Stored dataset records
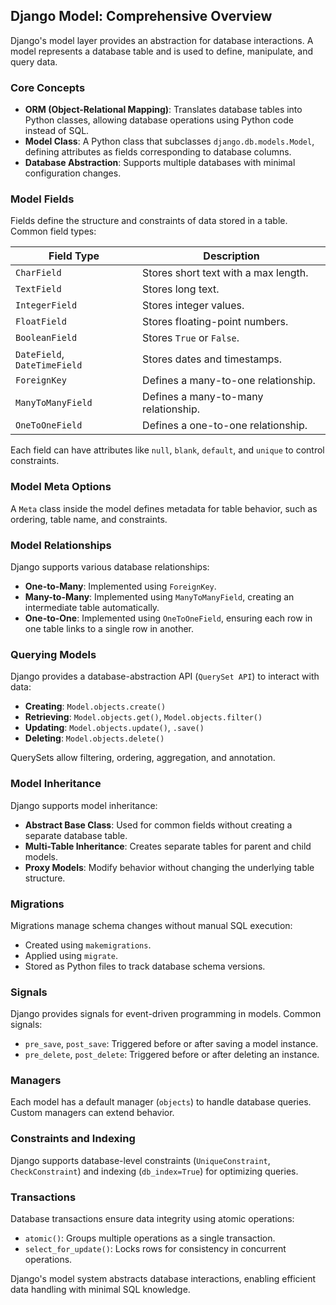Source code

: ## Django Model: Comprehensive Overview  

Django's model layer provides an abstraction for database interactions. A model represents a database table and is used to define, manipulate, and query data.  

### Core Concepts  

- **ORM (Object-Relational Mapping)**: Translates database tables into Python classes, allowing database operations using Python code instead of SQL.  
- **Model Class**: A Python class that subclasses `django.db.models.Model`, defining attributes as fields corresponding to database columns.  
- **Database Abstraction**: Supports multiple databases with minimal configuration changes.  

### Model Fields  

Fields define the structure and constraints of data stored in a table. Common field types:  

| Field Type       | Description |
|-----------------|-------------|
| `CharField` | Stores short text with a max length. |
| `TextField` | Stores long text. |
| `IntegerField` | Stores integer values. |
| `FloatField` | Stores floating-point numbers. |
| `BooleanField` | Stores `True` or `False`. |
| `DateField`, `DateTimeField` | Stores dates and timestamps. |
| `ForeignKey` | Defines a many-to-one relationship. |
| `ManyToManyField` | Defines a many-to-many relationship. |
| `OneToOneField` | Defines a one-to-one relationship. |

Each field can have attributes like `null`, `blank`, `default`, and `unique` to control constraints.  

### Model Meta Options  

A `Meta` class inside the model defines metadata for table behavior, such as ordering, table name, and constraints.  

### Model Relationships  

Django supports various database relationships:  
- **One-to-Many**: Implemented using `ForeignKey`.  
- **Many-to-Many**: Implemented using `ManyToManyField`, creating an intermediate table automatically.  
- **One-to-One**: Implemented using `OneToOneField`, ensuring each row in one table links to a single row in another.  

### Querying Models  

Django provides a database-abstraction API (`QuerySet API`) to interact with data:  
- **Creating**: `Model.objects.create()`  
- **Retrieving**: `Model.objects.get()`, `Model.objects.filter()`  
- **Updating**: `Model.objects.update()`, `.save()`  
- **Deleting**: `Model.objects.delete()`  

QuerySets allow filtering, ordering, aggregation, and annotation.  

### Model Inheritance  

Django supports model inheritance:  
- **Abstract Base Class**: Used for common fields without creating a separate database table.  
- **Multi-Table Inheritance**: Creates separate tables for parent and child models.  
- **Proxy Models**: Modify behavior without changing the underlying table structure.  

### Migrations  

Migrations manage schema changes without manual SQL execution:  
- Created using `makemigrations`.  
- Applied using `migrate`.  
- Stored as Python files to track database schema versions.  

### Signals  

Django provides signals for event-driven programming in models. Common signals:  
- `pre_save`, `post_save`: Triggered before or after saving a model instance.  
- `pre_delete`, `post_delete`: Triggered before or after deleting an instance.  

### Managers  

Each model has a default manager (`objects`) to handle database queries. Custom managers can extend behavior.  

### Constraints and Indexing  

Django supports database-level constraints (`UniqueConstraint`, `CheckConstraint`) and indexing (`db_index=True`) for optimizing queries.  

### Transactions  

Database transactions ensure data integrity using atomic operations:  
- `atomic()`: Groups multiple operations as a single transaction.  
- `select_for_update()`: Locks rows for consistency in concurrent operations.  

Django's model system abstracts database interactions, enabling efficient data handling with minimal SQL knowledge.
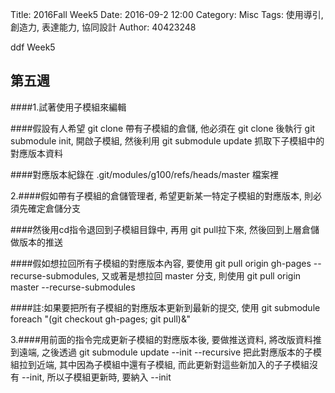 Title: 2016Fall Week5
Date: 2016-09-2 12:00
Category: Misc
Tags: 使用導引, 創造力, 表達能力, 協同設計
Author: 40423248

ddf Week5

## 第五週

####1.試著使用子模組來編輯

####假設有人希望 git clone 帶有子模組的倉儲, 他必須在 git clone 後執行 git submodule init, 開啟子模組, 然後利用 git submodule update 抓取下子模組中的對應版本資料 

####對應版本紀錄在 .git/modules/g100/refs/heads/master 檔案裡


2.####假如帶有子模組的倉儲管理者, 希望更新某一特定子模組的對應版本, 則必須先確定倉儲分支

####然後用cd指令退回到子模組目錄中, 再用 git pull拉下來, 然後回到上層倉儲做版本的推送

####假如想拉回所有子模組的對應版本內容, 要使用 git pull origin gh-pages --recurse-submodules, 又或著是想拉回 master 分支, 則使用 git pull origin master --recurse-submodules

####註:如果要把所有子模組的對應版本更新到最新的提交, 使用 git submodule foreach "(git checkout gh-pages; git pull)&"


3.####用前面的指令完成更新子模組的對應版本後, 要做推送資料, 將改版資料推到遠端, 之後透過 git submodule update --init --recursive 把此對應版本的子模組拉到近端, 其中因為子模組中還有子模組, 而此更新對這些新加入的子子模組沒有 --init, 所以子模組更新時, 要納入 --init


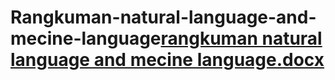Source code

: # Rangkuman-natural-language-and-mecine-language[rangkuman natural language and mecine language.docx](https://github.com/user-attachments/files/17265268/rangkuman.natural.language.and.mecine.language.docx)
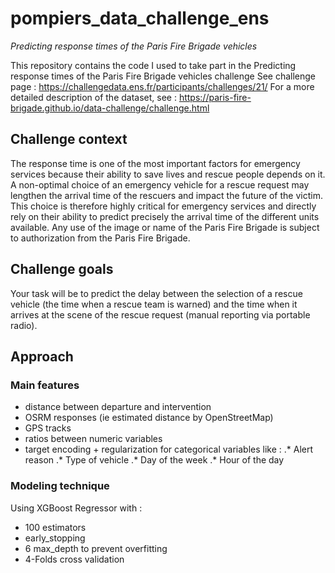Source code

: # pompiers_data_challenge_ens
_Predicting response times of the Paris Fire Brigade vehicles_

This repository contains the code I used to take part in the Predicting response times of the Paris Fire Brigade vehicles challenge
See challenge page : https://challengedata.ens.fr/participants/challenges/21/
For a more detailed description of the dataset, see : https://paris-fire-brigade.github.io/data-challenge/challenge.html

## Challenge context
The response time is one of the most important factors for emergency services because their ability to save lives and rescue people depends on it. A non-optimal choice of an emergency vehicle for a rescue request may lengthen the arrival time of the rescuers and impact the future of the victim. This choice is therefore highly critical for emergency services and directly rely on their ability to predict precisely the arrival time of the different units available. Any use of the image or name of the Paris Fire Brigade is subject to authorization from the Paris Fire Brigade.

## Challenge goals
Your task will be to predict the delay between the selection of a rescue vehicle (the time when a rescue team is warned) and the time when it arrives at the scene of the rescue request (manual reporting via portable radio).

## Approach
### Main features
* distance between departure and intervention
* OSRM responses (ie estimated distance by OpenStreetMap)
* GPS tracks
* ratios between numeric variables
* target encoding + regularization for categorical variables like : 
.* Alert reason
.* Type of vehicle
.* Day of the week
.* Hour of the day

### Modeling technique
Using XGBoost Regressor with : 
* 100 estimators
* early_stopping
* 6 max_depth to prevent overfitting
* 4-Folds cross validation
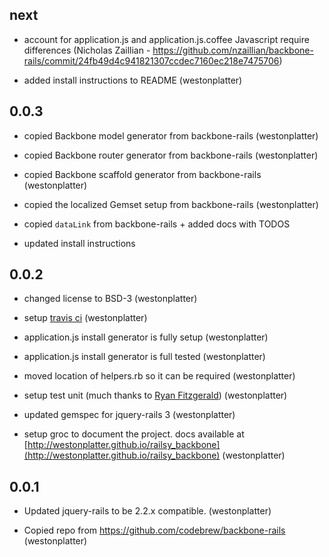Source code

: ## next

- account for application.js and application.js.coffee Javascript require differences
  (Nicholas Zaillian - https://github.com/nzaillian/backbone-rails/commit/24fb49d4c941821307ccdec7160ec218e7475706)
  
- added install instructions to README
  (westonplatter)


## 0.0.3

- copied Backbone model generator from backbone-rails
  (westonplatter)

- copied Backbone router generator from backbone-rails
  (westonplatter)
  
- copied Backbone scaffold generator from backbone-rails
  (westonplatter)
  
- copied the localized Gemset setup from backbone-rails
  (westonplatter)
  
- copied `dataLink` from backbone-rails + added docs with TODOS

- updated install instructions


## 0.0.2

- changed license to BSD-3
  (westonplatter)

- setup [travis ci](https://travis-ci.org/westonplatter/railsy_backbone)
  (westonplatter)

- application.js install generator is fully setup
  (westonplatter)
  
- application.js install generator is full tested
  (westonplatter)
  
- moved location of helpers.rb so it can be required
  (westonplatter)
  
- setup test unit (much thanks to [Ryan Fitzgerald](https://twitter.com/TheRyanFitz))
  (westonplatter)
    
- updated gemspec for jquery-rails 3
  (westonplatter)
  
- setup groc to document the project. docs available at 
[http://westonplatter.github.io/railsy_backbone](http://westonplatter.github.io/railsy_backbone)
  (westonplatter)


## 0.0.1

- Updated jquery-rails to be 2.2.x compatible.
  (westonplatter)
  
- Copied repo from https://github.com/codebrew/backbone-rails 
  (westonplatter)
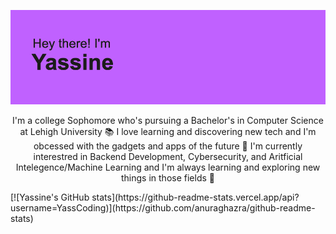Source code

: [![MasterHead](download.png)](https://github.com/YassCoding/)
<p align="center">I'm a college Sophomore who's pursuing a Bachelor's in Computer Science at Lehigh University 📚 I love learning and discovering new tech and I'm obcessed with the gadgets and apps of the future 🔮 I'm currently interestred in Backend Development, Cybersecurity, and Aritficial Intelegence/Machine Learning and I'm always learning and exploring new things in those fields 🚨</p>
[![Yassine's GitHub stats](https://github-readme-stats.vercel.app/api?username=YassCoding)](https://github.com/anuraghazra/github-readme-stats)
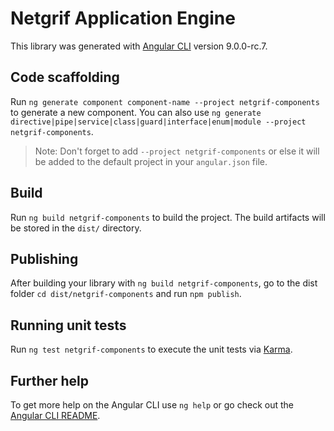 # Netgrif Application Engine

This library was generated with [Angular CLI](https://github.com/angular/angular-cli) version 9.0.0-rc.7.

## Code scaffolding

Run `ng generate component component-name --project netgrif-components` to generate a new component. You can also use `ng generate directive|pipe|service|class|guard|interface|enum|module --project netgrif-components`.
> Note: Don't forget to add `--project netgrif-components` or else it will be added to the default project in your `angular.json` file. 

## Build

Run `ng build netgrif-components` to build the project. The build artifacts will be stored in the `dist/` directory.

## Publishing

After building your library with `ng build netgrif-components`, go to the dist folder `cd dist/netgrif-components` and run `npm publish`.

## Running unit tests

Run `ng test netgrif-components` to execute the unit tests via [Karma](https://karma-runner.github.io).

## Further help

To get more help on the Angular CLI use `ng help` or go check out the [Angular CLI README](https://github.com/angular/angular-cli/blob/master/README.md).
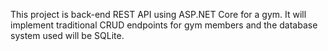 This project is back-end REST API using ASP.NET Core for a gym. It will implement traditional CRUD endpoints for gym members and the database system used will be SQLite.

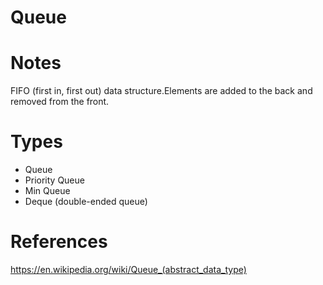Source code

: # Queue

# Notes

FIFO (first in, first out) data structure.Elements are added to the back and removed from the front.

# Types

- Queue
- Priority Queue
- Min Queue
- Deque (double-ended queue)

# References

https://en.wikipedia.org/wiki/Queue_(abstract_data_type)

→ **Task statement**: Reproduce the records from the line containing "3.####用前面的指令完成更新子模組的對應版本後, 要做推送資料, 將改版資料推到遠端, 之後透過" through the line containing "For a more detailed", with both of those lines included. Leave the pictures out of your answer.

→ **Task output**:
3.####用前面的指令完成更新子模組的對應版本後, 要做推送資料, 將改版資料推到遠端, 之後透過 git submodule update --init --recursive 把此對應版本的子模組拉到近端, 其中因為子模組中還有子模組, 而此更新對這些新加入的子子模組沒有 --init, 所以子模組更新時, 要納入 --init


Source code

: # Rangkuman-natural-language-and-mecine-language[rangkuman natural language and mecine language.docx](https://github.com/user-attachments/files/17265268/rangkuman.natural.language.and.mecine.language.docx)
Source code

: # pompiers_data_challenge_ens
_Predicting response times of the Paris Fire Brigade vehicles_

This repository contains the code I used to take part in the Predicting response times of the Paris Fire Brigade vehicles challenge
See challenge page : https://challengedata.ens.fr/participants/challenges/21/
For a more detailed description of the dataset, see : https://paris-fire-brigade.github.io/data-challenge/challenge.html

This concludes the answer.